へぇ、こんなんでも若ぇ時にゃ、それなりに女もいたもんでさぁ




ありゃぁ、あっしが結婚に失敗したあとの話ですから、もう、かれこれ10年…、いや、もう少したつかなぁ、そんな昔のことでさぁ



いやね、男と女の、ほっんてうにつまんねぇ話ですから、別に語るほどのことじゃねぇんですがね…

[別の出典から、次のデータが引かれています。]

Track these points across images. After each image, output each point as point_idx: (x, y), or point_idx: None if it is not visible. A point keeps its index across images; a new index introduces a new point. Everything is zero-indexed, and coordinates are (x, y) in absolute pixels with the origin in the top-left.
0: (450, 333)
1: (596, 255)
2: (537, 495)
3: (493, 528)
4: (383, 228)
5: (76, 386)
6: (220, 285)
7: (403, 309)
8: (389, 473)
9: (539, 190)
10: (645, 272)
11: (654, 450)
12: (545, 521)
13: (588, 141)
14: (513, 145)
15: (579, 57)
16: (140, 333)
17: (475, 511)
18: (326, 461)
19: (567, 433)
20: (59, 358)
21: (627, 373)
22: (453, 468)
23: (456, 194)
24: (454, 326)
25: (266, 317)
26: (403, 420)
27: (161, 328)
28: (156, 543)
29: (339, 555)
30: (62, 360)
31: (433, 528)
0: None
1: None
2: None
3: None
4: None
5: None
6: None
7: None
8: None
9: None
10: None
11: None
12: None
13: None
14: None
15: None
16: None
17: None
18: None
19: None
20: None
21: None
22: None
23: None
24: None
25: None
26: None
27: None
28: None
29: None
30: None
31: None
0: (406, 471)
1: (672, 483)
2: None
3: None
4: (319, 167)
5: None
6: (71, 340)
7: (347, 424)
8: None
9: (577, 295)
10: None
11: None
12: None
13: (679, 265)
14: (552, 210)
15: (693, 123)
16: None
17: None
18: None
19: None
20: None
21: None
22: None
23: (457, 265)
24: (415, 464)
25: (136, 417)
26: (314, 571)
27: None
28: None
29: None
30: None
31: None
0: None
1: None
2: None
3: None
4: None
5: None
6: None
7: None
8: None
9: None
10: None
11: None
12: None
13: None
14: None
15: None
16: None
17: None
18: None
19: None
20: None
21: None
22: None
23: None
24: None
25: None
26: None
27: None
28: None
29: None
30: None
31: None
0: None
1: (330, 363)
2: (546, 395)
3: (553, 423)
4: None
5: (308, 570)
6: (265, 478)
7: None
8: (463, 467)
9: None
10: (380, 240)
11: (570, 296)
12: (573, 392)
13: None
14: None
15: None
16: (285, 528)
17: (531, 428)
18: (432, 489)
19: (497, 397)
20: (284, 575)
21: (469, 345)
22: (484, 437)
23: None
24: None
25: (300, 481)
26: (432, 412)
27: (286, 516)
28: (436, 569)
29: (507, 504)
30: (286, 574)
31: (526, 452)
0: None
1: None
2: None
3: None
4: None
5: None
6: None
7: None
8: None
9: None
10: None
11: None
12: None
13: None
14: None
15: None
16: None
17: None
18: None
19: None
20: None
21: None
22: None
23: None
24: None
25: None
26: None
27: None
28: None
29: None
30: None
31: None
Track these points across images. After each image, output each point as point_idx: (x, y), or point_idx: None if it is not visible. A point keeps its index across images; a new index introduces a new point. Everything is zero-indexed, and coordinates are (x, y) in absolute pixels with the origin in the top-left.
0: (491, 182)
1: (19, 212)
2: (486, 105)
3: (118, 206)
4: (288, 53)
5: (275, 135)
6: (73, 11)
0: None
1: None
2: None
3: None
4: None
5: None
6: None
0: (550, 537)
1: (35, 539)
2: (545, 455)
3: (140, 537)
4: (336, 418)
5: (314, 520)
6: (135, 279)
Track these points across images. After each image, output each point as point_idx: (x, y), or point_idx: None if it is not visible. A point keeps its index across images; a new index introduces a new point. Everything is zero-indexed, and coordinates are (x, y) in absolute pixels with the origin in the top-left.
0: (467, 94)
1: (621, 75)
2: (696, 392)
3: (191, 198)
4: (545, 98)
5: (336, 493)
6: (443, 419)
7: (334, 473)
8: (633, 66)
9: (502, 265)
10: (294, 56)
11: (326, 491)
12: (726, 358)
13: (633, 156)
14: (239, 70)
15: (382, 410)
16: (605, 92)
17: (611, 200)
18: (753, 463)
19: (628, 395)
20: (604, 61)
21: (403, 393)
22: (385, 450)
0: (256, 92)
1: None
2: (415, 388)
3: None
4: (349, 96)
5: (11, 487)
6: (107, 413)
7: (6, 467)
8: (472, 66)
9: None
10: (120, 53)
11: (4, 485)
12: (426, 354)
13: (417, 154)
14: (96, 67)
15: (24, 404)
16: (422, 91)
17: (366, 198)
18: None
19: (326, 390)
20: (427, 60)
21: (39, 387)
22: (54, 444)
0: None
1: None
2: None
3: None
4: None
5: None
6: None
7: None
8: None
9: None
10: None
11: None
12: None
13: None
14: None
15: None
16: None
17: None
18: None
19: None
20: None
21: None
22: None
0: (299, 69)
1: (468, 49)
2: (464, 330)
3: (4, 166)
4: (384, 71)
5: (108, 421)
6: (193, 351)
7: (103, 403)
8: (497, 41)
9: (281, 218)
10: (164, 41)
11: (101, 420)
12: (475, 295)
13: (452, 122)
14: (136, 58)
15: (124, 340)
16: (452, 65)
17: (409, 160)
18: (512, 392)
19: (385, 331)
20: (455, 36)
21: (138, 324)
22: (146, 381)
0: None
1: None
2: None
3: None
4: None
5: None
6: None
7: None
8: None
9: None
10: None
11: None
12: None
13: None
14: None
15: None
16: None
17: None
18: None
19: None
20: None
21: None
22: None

ある日、同じ姓を名乗る女性と一緒にいたころに仕事の上で知り合った女から、いきなり電話がありやしてね



ええ、いい雰囲気やったんですよ、以前は


まあ、浮気っちゃあ浮気だが、最後の一線だけはこえなかったんですがね



当時のカミサンも、仲のいい仕事上の友達の一人、としか思っちゃいなかったんでしょうなぁ



お互いに好いた、惚れたなんてぇことも口にしたこともねぇ、あっしがその職場と縁が切れてからは、何年か連絡もなかった




ま、どっかで聞いたんでしょうな、あっしが商売に失敗して、カミサンにも逃げられた、て



いきなり、いわゆるネットワークビジネスの話持ってきたんでさ



何度か会い、酒飲んでるいちに、自然と以前以上に深い仲になっちまってね、そいつと



ええ、いい女でしたよ、なかなか



気がつきゃ俺も彼女の家にも出入りするようになったし、彼女は俺んとこを生活拠点にするようになった


えぇ、同棲ってやつでさあ



なかなかいい女でしたよ、いろいろ



しかしね、ネットワークビジネスだけじゃ食っていけないでさぁね



それぞれが別々のことをして金を稼ぐようになり、そのビジネスとも縁が切れてきたその頃から、二人の間も、なんとな~くすきま風が吹いてきたんかな






そんなある日、帰宅した俺は駐車場に車がないことに気付いたんでさぁ


彼女は普通なら仕事に行く日だし、職場までは電車のほうが早く着く



胸騒ぎを覚えながら家に入ると、雰囲気違うんですよ


あるはずのものが、ないんでさぁ



彼女の身の回りのものは勿論、鍋やちょっとした電化製品、家具なんかがね



予感はずっとあったんでしょうな、自分なりに



この日が来たか、て思いやした



ええ、そりゃ驚きやしたし、ショックでしたよ



一番ショックだったのは、鍵がね…


一階だったんですがね、外から鍵かけて、トイレの窓から放り込んであるんですよ

なによりそれがショックだったなぁ…



詳しい描写すると、どこで誰が見てるとも限らないんでね

ま、あらましだけですが…



中年男のくだらねぇひとりごとに、長々とお付き合いしてもらっちまって、すいやせんねぇ



へぇ、もう少し時間もあることですし、ちょいと休ませていただきやす




どちらさんも、気をつけておでかけくださいやしね


どうも失礼いたしやした


また、お目にかかることがあるかもしれやせんが、どうぞ、お達者でお過ごしくださいね


あっしはもう少し……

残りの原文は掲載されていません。